The 1960s prototype features a hand-built chassis and plenty of historical significance.

After more than half a century and 10 million examples built, the Ford Mustang is still going strong, both as a contemporary production vehicle and as a collectible automobile. On the latter topic, Barrett-Jackson has played a pivotal role in that story. In 2006, for example, the company sold a 1968 Ford Mustang 428 CJ Fastback for $522,500, only to surpass that amount the following year when it hammered down a 1969 Ford Mustang Boss 429 Fastback for $605,000.

Later this month, as part of its annual Scottsdale auction, Barrett-Jackson will once again give Mustang enthusiasts and classic American automobile collectors a chance to own a significant piece of Mustang history when a 1965 Ford Mustang, the first pre-production hardtop model, rolls across the block on January 19. Like the vast majority of the more than 1,800 vehicles that Barrett-Jackson will offer for sale, this revolutionary American classic will be offered with no reserve.
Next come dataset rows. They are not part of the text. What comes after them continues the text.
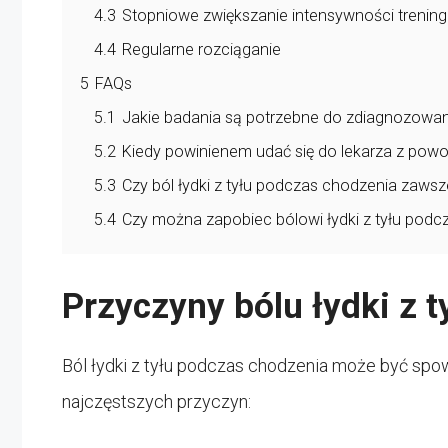
4.3
Stopniowe zwiększanie intensywności trenin
4.4
Regularne rozciąganie
5
FAQs
5.1
Jakie badania są potrzebne do zdiagnozowani
5.2
Kiedy powinienem udać się do lekarza z powo
5.3
Czy ból łydki z tyłu podczas chodzenia zaws
5.4
Czy można zapobiec bólowi łydki z tyłu podc
Przyczyny bólu łydki z 
Ból łydki z tyłu podczas chodzenia może być spo
najczęstszych przyczyn:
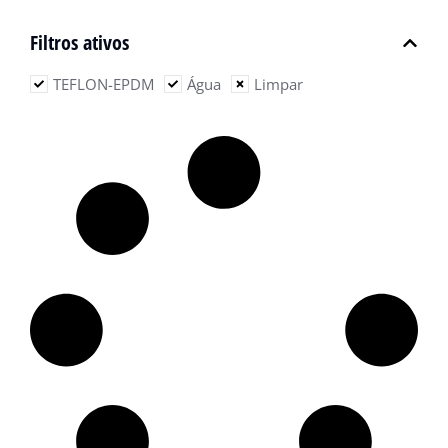
Filtros ativos
TEFLON-EPDM
Água
Limpar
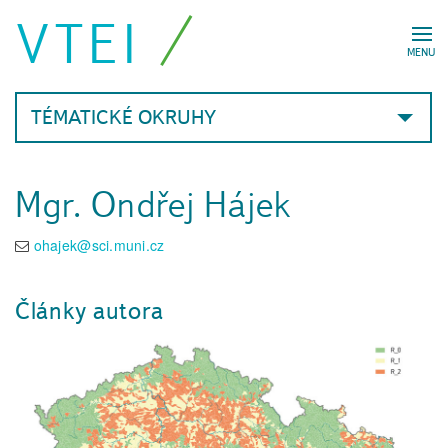
VTEI
MENU
TÉMATICKÉ OKRUHY
Mgr. Ondřej Hájek
ohajek@sci.muni.cz
Články autora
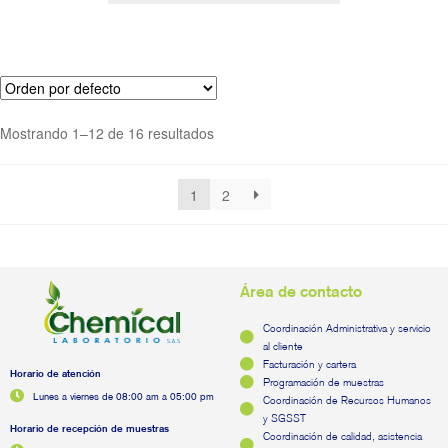
Mostrando 1–12 de 16 resultados
1
2
Área de contacto
Coordinación Administrativa y servicio
al cliente
Facturación y cartera
Horario de atención
Programación de muestras
Lunes a viernes de 08:00 am a 05:00 pm
Coordinación de Recursos Humanos
y SGSST
Horario de recepción de muestras
Coordinación de calidad, asistencia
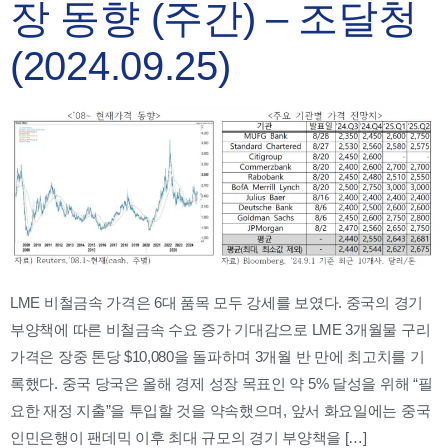
장 동향 (주간) – 조달청
(2024.09.25)
LME 비철금속 가격은 6대 품목 모두 강세를 보였다. 중국의 경기
부양책에 따른 비철금속 수요 증가 기대감으로 LME 3개월물 구리
가격은 장중 톤당 $10,080을 돌파하며 3개월 반 만에 최고치를 기
록했다. 중국 당국은 올해 경제 성장 목표인 약 5% 달성을 위해 “필
요한 재정 지출”을 투입할 것을 약속했으며, 앞서 화요일에는 중국
인민은행이 팬데믹 이후 최대 규모의 경기 부양책을 […]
Set upon a hand-built chassis that was constructed in January 1964, the prototype Mustang coupe includes numerous components stamped with codes that date as far back as the previous summer. According to Barrett-Jackson’s chairman and CEO Craig Jackson, those components—along with the hand-built nature of this car—provide insight into the strategies, thought processes, and philosophies implemented by Ford’s team of engineers and designers as it conceptualized the soon-to-be-iconic automobile.

Ford's first pre-production hardtop Mustang.

The car’s hand-built chassis was constructed in January 1964.  Photo: Courtesy of Barrett-Jackson.


Although this example was the first production Mustang with a six-cylinder engine, the car wasn’t constructed with many bells and whistles, which likely explains why it took months for the car to sell off of a Canadian dealership’s showroom floor. In Jackson’s opinion, the fact that the car was even offered for sale—and not eventually destroyed by the Detroit automaker (or retired to the Henry Ford Museum)—is remarkable. Jackson also believes that the car’s simplicity makes it a desirable collector’s piece. “It’s not so much what’s in it,” Jackson says of the car, “but what changed after it. This is a time stamp of what they thought was the best thing to do at that time. This car is a piece of history. It was the start of the Mustang, which became a cult car for generations. This is the nexus of that.”

Ford's first pre-production hardtop Mustang.

The interior, awash in a sea of blue.  Photo: Courtesy of Barrett-Jackson.

Jackson describes the car as “iconic” and a “gem for any Mustang collector,” and believes that it belongs in a select group of rare Mustangs and Carroll Shelby-built automobiles, including Shelby’s personal 1969 GT 500 Convertible, which Barrett-Jackson sold for $742,000 in 2008.

Because it’s not equipped with power steering and because it showcases some unique finishes, like lead-filled body seams, which were typically used for show cars or automotive displays, the Mustang prototype isn’t well-suited for daily use; however, Jackson still believes it’s a car that any future owner should drive—and would enjoy driving—albeit on a limited and very careful basis. “It’s only original one time,” he says, “so exercise it sparingly.”